My synapses were going off like the Fourth of July and my shoulders were in spasm, the whole of my body still twitching in disbelief that the shot had gone wide. The floor was covered in tiny fragments of porcelain. The horse. Balensky had shot the horse, then died of an ashtray. Smoking was allowed indoors then? Yay. Jesus, Judith.
‘He shot the horse,’ I blurted uselessly.
Yermolov held the gun in his right hand. With his left he reached into his pocket for his phone.
‘The same –’ My mouth was arid, I gathered saliva and tried again, but all I could manage was a high, winded gasp. I squeezed my throat together, controlled my voice. ‘The same kind of heart attack Edouard Guiche suffered when your goon pushed him out of a fifth-floor windo
w? The same kind Masha died from? Am I going to have one too?’ I was talking too fast for him. He looked confused, but he didn’t pull the phone out.
The Caravaggio was drenched in sweat, but I was freezing. I continued, ‘You should know that what you have just done has been filmed. Live stream, real time. A whole shitload of witnesses. He’s got a wound the size of your fucking fist in the back of his head. Heart attack?’
I didn’t feel the need to mention that Jovana and company believed they were watching a mock-up.
Yermolov’s hand was clutching my throat before I even saw it move. The back of my tongue was contracting, but I squeezed out the words. ‘You can do what you like, but it won’t help.’
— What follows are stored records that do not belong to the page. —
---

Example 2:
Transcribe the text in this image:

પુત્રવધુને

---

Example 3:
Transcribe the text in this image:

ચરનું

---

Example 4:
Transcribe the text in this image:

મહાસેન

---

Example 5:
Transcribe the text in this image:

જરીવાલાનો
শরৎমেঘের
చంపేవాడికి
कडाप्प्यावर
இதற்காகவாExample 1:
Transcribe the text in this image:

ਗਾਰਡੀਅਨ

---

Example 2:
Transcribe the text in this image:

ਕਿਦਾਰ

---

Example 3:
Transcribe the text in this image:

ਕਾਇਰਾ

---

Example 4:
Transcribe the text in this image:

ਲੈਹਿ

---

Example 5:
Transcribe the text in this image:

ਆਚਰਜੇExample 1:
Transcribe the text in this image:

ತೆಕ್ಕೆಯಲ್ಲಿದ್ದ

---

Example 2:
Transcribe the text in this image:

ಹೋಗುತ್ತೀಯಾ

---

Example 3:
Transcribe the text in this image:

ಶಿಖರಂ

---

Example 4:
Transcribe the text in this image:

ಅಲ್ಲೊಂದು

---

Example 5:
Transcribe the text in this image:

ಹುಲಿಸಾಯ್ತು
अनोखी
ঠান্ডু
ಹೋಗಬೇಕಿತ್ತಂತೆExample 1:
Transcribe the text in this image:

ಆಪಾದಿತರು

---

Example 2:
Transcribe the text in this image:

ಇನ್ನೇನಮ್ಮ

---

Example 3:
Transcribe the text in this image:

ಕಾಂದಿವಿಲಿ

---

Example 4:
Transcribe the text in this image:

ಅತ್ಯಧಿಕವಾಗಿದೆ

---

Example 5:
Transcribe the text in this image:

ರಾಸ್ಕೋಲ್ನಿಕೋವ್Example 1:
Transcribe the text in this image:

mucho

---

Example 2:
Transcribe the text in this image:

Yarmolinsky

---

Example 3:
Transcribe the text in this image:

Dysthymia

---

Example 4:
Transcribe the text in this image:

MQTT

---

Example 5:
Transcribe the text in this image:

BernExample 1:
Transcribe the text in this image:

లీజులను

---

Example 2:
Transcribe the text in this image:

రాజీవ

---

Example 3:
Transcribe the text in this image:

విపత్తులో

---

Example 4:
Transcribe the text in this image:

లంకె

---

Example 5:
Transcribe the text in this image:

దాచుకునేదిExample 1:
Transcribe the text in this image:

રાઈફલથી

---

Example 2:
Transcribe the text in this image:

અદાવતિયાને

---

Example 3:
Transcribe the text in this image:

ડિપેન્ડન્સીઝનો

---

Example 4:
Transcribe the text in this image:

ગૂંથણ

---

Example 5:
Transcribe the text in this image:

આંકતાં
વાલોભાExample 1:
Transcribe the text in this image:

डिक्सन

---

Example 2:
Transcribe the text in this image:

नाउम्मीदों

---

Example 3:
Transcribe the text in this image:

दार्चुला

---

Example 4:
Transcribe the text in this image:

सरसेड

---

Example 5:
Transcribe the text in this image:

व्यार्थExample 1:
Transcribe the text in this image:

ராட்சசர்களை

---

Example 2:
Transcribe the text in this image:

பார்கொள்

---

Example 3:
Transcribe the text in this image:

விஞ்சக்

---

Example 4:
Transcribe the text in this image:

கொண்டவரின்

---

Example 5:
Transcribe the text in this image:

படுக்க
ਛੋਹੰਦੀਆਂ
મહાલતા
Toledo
‘What the fuck are you doing?’
‘Let go.’ He eased his grip but didn’t release me. ‘You have just committed murder on a live webcam. Do you understand?’
Very slowly, the fingers round my neck relaxed. My heels reconnected with the floor. I sucked air.
Interesting, how rage works. I was pretty familiar with it myself. Yermolov’s voice was as cold as the steppe in January, yet his tone was almost conversational. ‘What reason do I have to believe you?’
I smiled as sweetly as I could. ‘Mr Yermolov. This is not a job interview. But, OK. I have your picture, despite your best efforts. I found out about your little racket in Serbia. I found Raznatovic, all by myself. And I got you here. Call me a pleaser, but why doubt me?’
‘Where is this camera?’ he asked slowly.
I took a step back. ‘Up there.’ I jerked my head at the dangling bones. ‘I imagine you’re a good shot, you could probably take it out in one, but it’s too late. As I said, what just happened was streamed. Not on the Web, mind you. It was, however, taped. So you have a choice.’